Part 1: Mark Driscoll
Part 2: John Burke
Part 3: Dan Kimball
Part 4: Doug Pagitt
Doug Pagitt: Embodied Theology
Doug’s chapter was probably one of the strongest in the book I thought. I loved reading Driscoll’s critique of Doug’s chapter: “I find Doug’s chapter the most difficult to respond to…we were assigned to articulate our views on the Trinity, the atonement, and Scripture, and having read Doug’s chapter, I remain uncertain of his position on these issues” (144). Perhaps that’s because Doug is not out to create answers, or to give a cohesive, biblicist response to these theological issues…
Doug has some great quotes in this chapter. Here are some of my favorites:
“Because theology is connected to real life, answering particular questions, concerns and opportunities of the day, it will be ever-changing. If it is not so, then it may well not be theology – it may be dogma, history, or a collection of random facts, but not theology. Theology is the living understanding of the story of God in play with the story of our lives” (121).
“I think it is worth saying again that theology is not the same as the story of God. Far too often, in my opinion, this becomes an issue, and when one disagrees with our theology, we can too easily assume they have abandoned Scripture or the story of God. Theology is explanatory – answering certain questions or addressing certain issues. But it must never be confused with the life of God or the story of God” (123).
These two quotes play into his definitions of theology later in the chapter as being temporary, evolving, participatory, calling for an integrated holism and one that pursues the rhythm of God. Pagitt is also in agreement with Kimball as to the role of the community to be actively involved with theology. If you’ve heard Doug speak recently, you’ve certainly heard him use the phrase, “cauldrons of theological imagination.” That’s his new shtick. And it’s a good one. Here is a paragraph from his chapter:
“We are called to be communities that are cauldrons of theological imagination, not ‘authorized re-staters’ of past ideas. What we have in our communities are not simply people who need to have the gospel applied to their lives, but people who need to know their situation and what the Good News of God means for them. So our job as leaders of communities is not simply to apply the well-founded answers of previous generations’ questions or assumptions to the lives of our people, but rather to guide, extract, and join with the hopes and aspirations deeply embedded by God in the lives of our people” (127).
This is important especially for those of us who are involved in mainline denominations. We are called to be imaginative, theologically, I think. Is it enough to simply tell people what Calvin, Luther or Wesley came up with, theologically?
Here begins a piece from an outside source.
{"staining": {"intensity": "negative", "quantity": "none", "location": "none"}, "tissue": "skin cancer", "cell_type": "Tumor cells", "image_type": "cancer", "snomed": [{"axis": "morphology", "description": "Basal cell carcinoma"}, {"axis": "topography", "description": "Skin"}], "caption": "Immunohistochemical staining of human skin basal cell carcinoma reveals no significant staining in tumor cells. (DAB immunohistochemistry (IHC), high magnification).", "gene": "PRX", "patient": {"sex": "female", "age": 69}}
Sure there may have been some similar issues in their day as we currently experience, but we live in vastly different worlds, and we may have questions that they never even would have thought of. I’m with Doug – it’s not enough to simply re-state what we learn in our Systematic Theology courses in seminary, nor is it enough to simply teach people what we find in our Book of Confessions – but we need to be encouraging and calling people to their own theological imaginings. Does that mean that it’s a theological free-for-all? Perhaps. Or maybe not. But does it matter? Does it matter if our congregations are theological-free-for-alls if they are seeking out the rhythm of God and ways in which the story of God and their individual and communal stories interact?